Rewrite the items starting at the line containing "right elbow: (105, 1624, 2)" and ending at the line containing "left hip: (838, 1812, 1)", replacing "wrist" with "hand" and keeping everything else unchanged. Give only those lines.
═════ INPUT RECORDS
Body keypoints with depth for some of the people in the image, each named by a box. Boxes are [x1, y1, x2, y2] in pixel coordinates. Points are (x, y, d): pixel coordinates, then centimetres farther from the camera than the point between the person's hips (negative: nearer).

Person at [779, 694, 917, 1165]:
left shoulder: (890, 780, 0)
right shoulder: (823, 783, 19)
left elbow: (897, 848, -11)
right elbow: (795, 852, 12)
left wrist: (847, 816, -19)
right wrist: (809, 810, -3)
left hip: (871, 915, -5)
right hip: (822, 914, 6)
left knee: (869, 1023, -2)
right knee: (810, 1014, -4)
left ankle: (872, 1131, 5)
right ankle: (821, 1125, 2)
══════════
═════ INPUT RECORDS
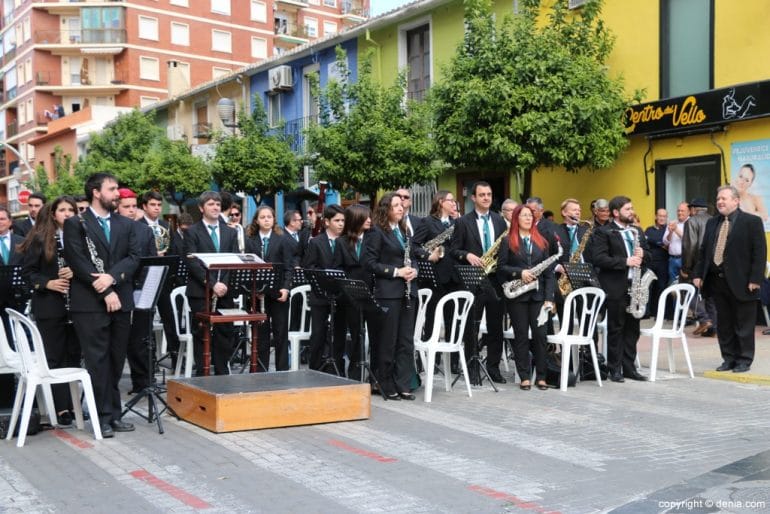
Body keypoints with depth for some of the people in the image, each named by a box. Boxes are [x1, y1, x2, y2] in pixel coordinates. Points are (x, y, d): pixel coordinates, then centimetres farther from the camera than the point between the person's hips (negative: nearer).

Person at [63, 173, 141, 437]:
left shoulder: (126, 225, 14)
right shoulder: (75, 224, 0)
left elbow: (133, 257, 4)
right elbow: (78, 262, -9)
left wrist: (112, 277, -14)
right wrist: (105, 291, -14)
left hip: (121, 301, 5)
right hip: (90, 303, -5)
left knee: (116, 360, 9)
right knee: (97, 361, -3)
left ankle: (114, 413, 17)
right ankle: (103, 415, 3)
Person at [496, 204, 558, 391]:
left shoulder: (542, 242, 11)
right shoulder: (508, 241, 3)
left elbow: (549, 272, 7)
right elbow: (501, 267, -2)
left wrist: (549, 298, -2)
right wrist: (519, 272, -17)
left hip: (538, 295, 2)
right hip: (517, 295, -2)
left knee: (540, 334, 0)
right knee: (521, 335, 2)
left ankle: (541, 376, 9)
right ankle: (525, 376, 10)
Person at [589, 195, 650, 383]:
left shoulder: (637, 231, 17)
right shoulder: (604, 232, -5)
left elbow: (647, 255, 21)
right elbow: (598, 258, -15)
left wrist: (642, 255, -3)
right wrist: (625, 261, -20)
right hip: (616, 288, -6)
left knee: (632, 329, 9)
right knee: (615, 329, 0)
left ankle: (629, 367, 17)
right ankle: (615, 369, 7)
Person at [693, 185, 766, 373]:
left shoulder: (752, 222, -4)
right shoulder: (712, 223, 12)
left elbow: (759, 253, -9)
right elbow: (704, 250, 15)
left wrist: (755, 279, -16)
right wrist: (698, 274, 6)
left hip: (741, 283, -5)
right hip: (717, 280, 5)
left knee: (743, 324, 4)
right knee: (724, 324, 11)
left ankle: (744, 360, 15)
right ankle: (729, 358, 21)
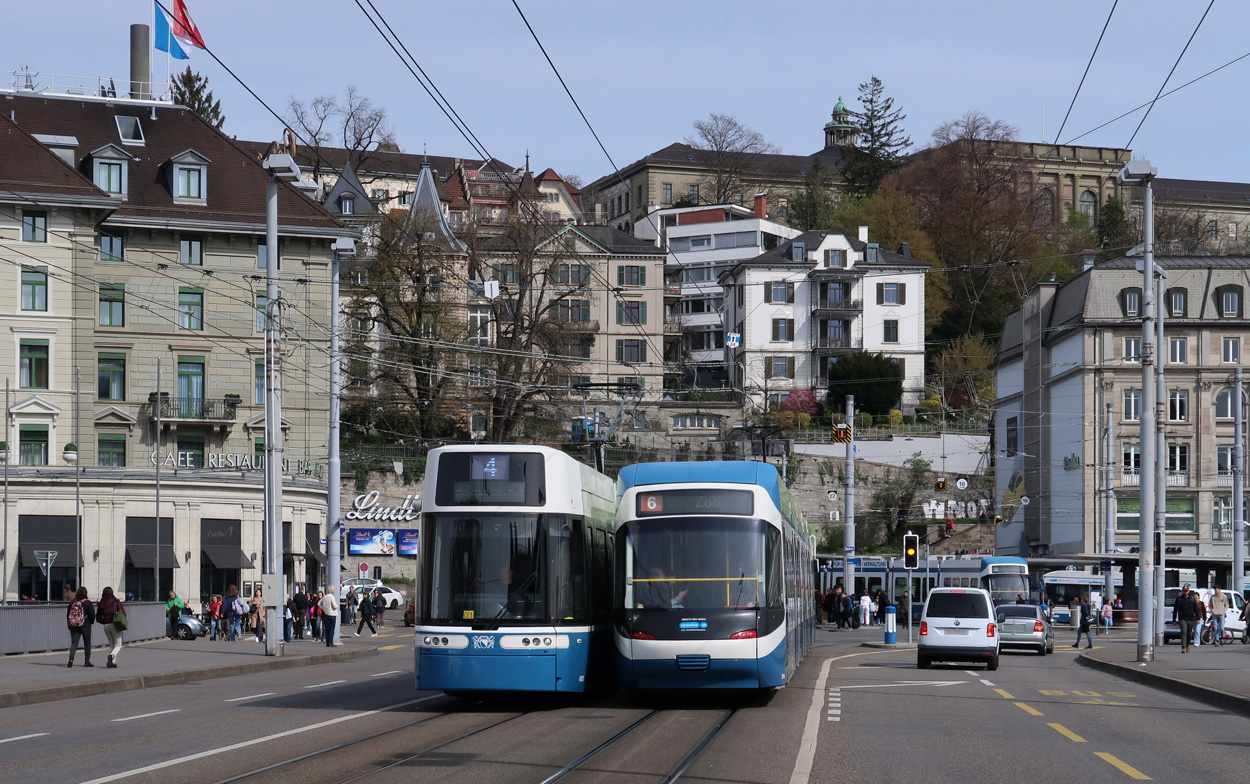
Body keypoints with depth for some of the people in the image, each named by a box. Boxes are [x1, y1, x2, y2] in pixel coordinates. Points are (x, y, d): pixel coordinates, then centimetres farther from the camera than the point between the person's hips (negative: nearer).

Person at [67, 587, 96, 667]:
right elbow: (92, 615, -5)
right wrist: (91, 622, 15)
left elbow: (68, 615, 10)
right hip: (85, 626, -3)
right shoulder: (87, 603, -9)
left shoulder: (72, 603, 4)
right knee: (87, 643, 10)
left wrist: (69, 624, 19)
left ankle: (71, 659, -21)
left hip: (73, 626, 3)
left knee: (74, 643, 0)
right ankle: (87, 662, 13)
══════════
═════ INPUT RECORDS
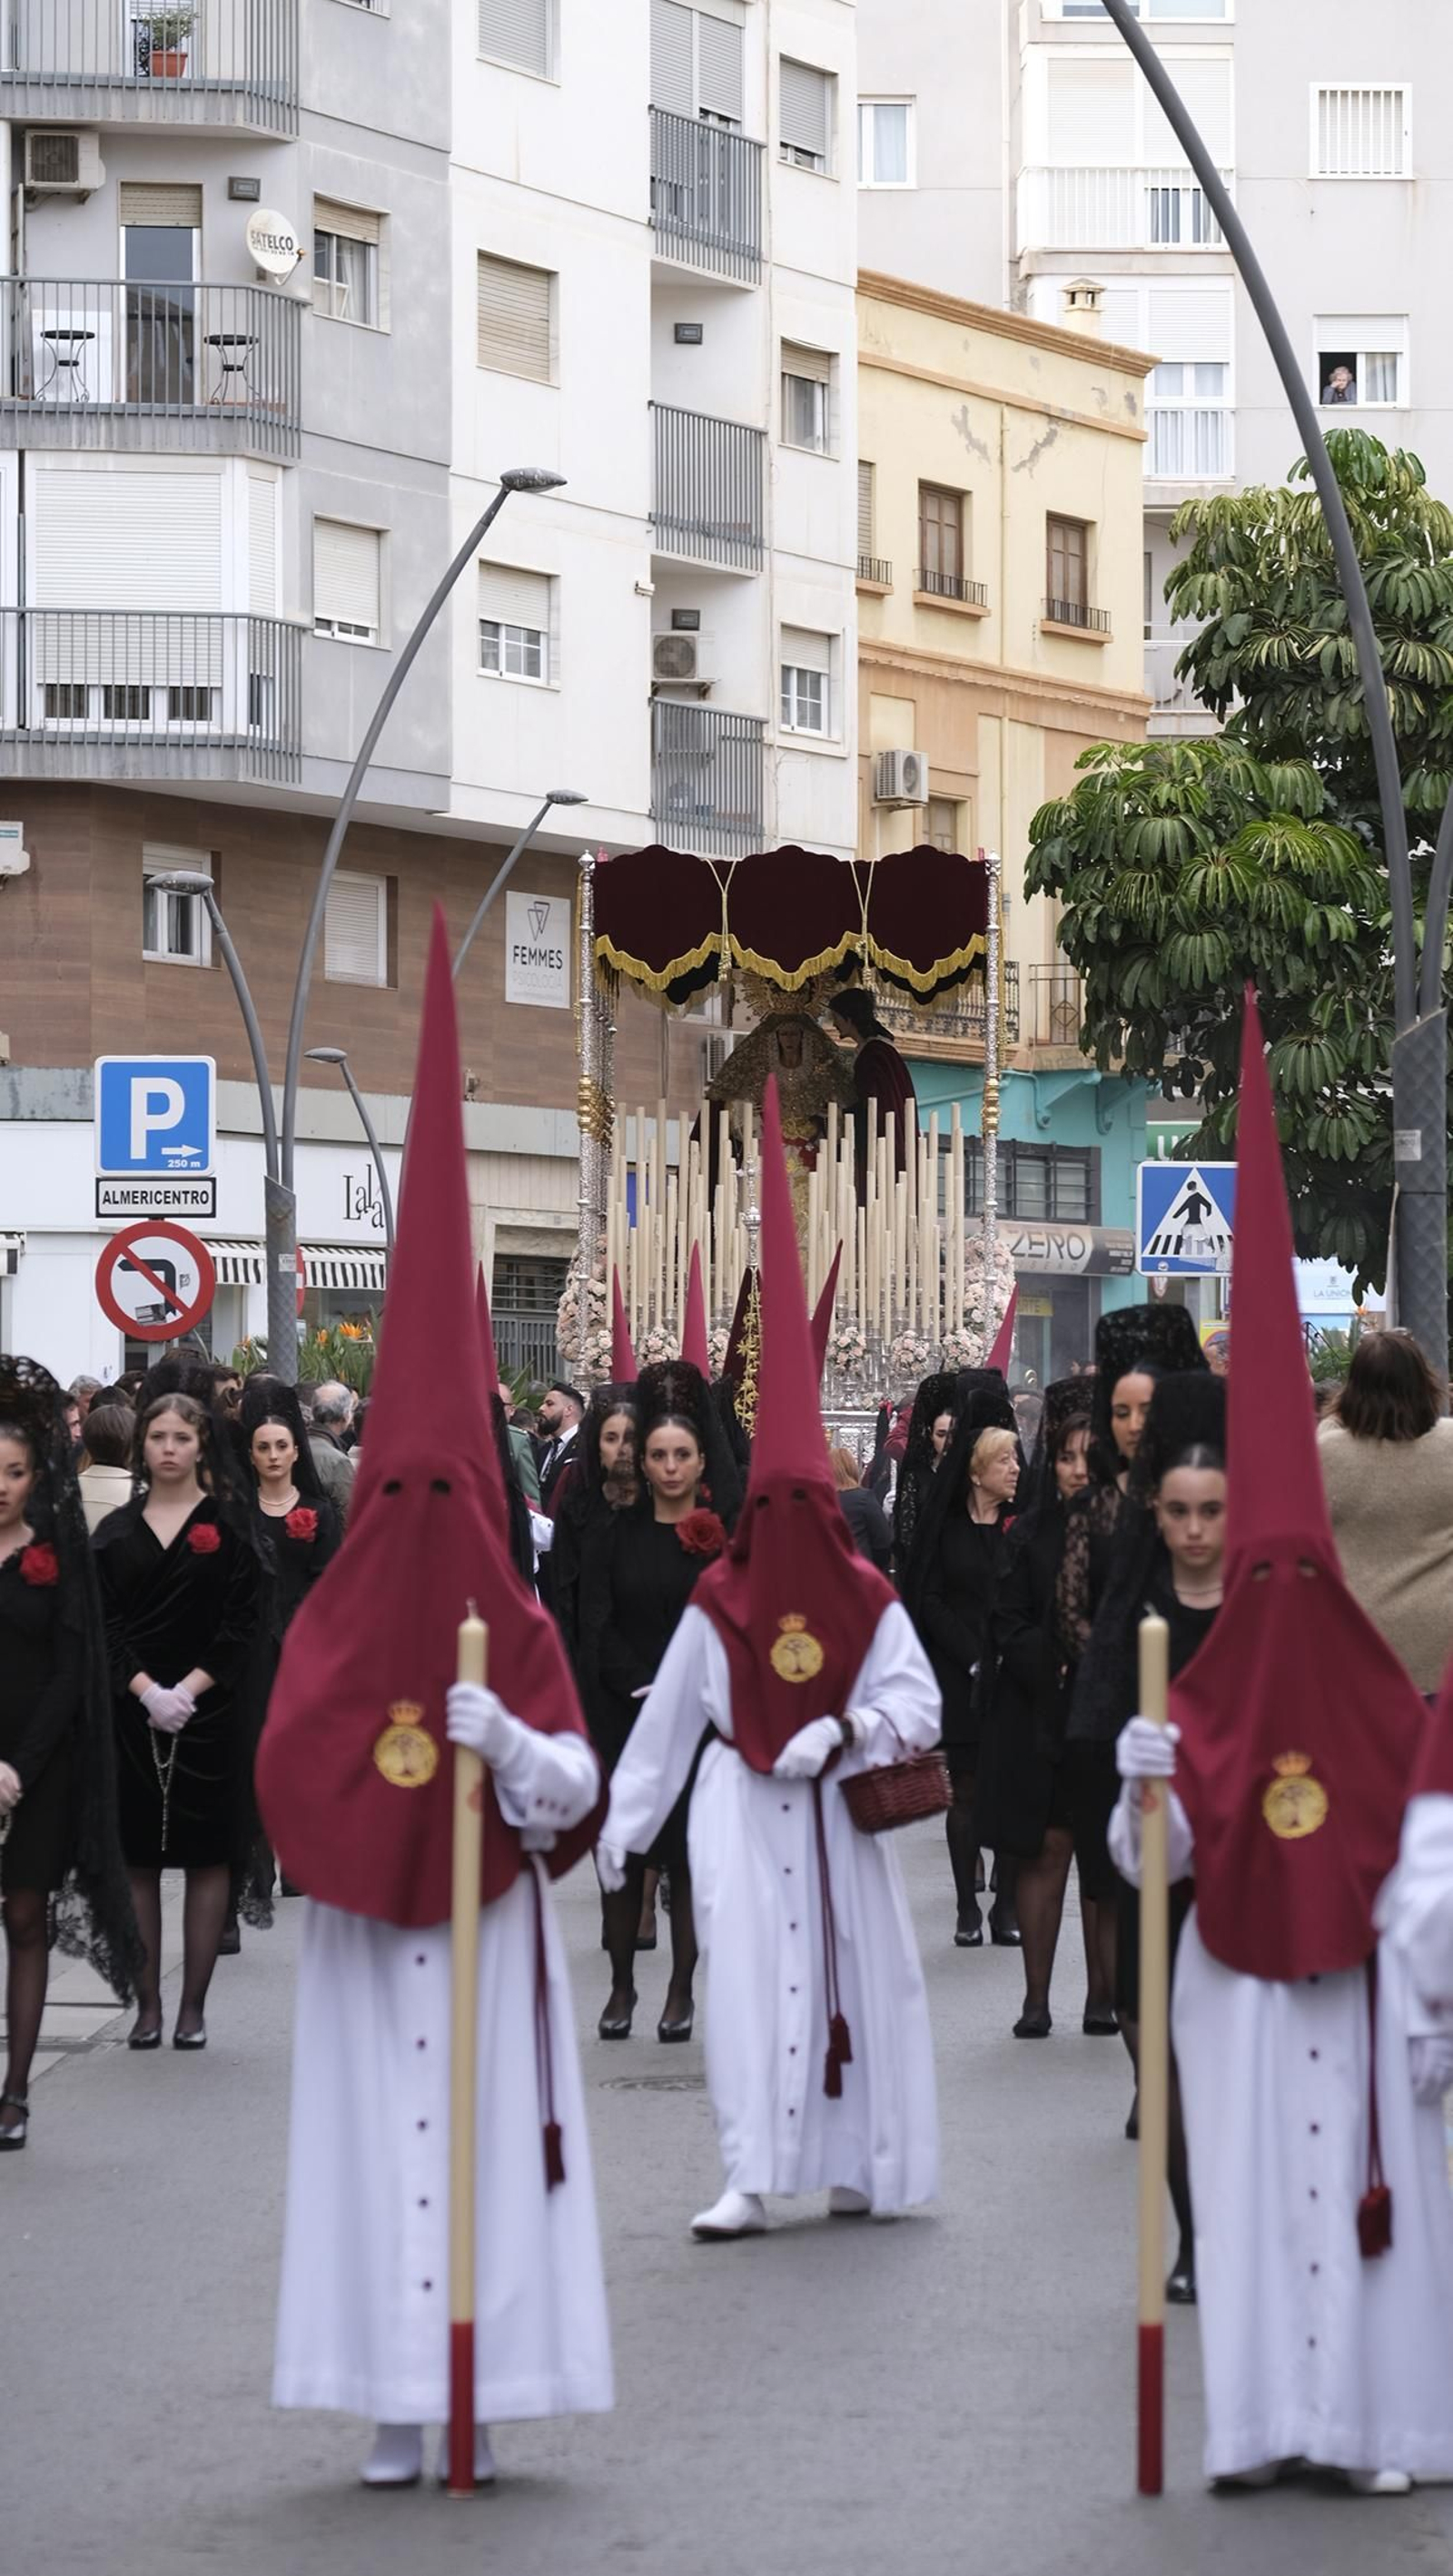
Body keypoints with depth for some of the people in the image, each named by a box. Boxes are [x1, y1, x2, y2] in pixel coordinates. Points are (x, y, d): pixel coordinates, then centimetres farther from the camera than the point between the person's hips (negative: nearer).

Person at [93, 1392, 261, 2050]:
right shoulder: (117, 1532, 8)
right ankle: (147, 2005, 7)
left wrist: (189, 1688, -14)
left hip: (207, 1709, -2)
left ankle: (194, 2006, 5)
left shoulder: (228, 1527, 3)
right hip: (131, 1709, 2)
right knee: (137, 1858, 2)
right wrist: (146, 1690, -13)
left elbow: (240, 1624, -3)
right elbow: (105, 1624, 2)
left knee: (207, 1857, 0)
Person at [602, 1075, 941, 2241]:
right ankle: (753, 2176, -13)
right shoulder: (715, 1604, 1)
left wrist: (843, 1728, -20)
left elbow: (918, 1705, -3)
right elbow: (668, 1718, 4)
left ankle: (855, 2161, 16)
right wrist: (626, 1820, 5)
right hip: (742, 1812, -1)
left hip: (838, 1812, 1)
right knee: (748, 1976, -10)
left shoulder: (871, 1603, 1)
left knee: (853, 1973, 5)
══════════
TASK RESULT:
right elbow: (105, 1624, 2)
left knee: (207, 1857, 0)
Person at [602, 1075, 941, 2241]:
right ankle: (753, 2176, -13)
right shoulder: (715, 1604, 1)
left hand: (843, 1728, -20)
left elbow: (918, 1705, -3)
right elbow: (668, 1718, 4)
left ankle: (855, 2161, 16)
right hand: (626, 1820, 5)
right hip: (742, 1812, -1)
left hip: (838, 1812, 1)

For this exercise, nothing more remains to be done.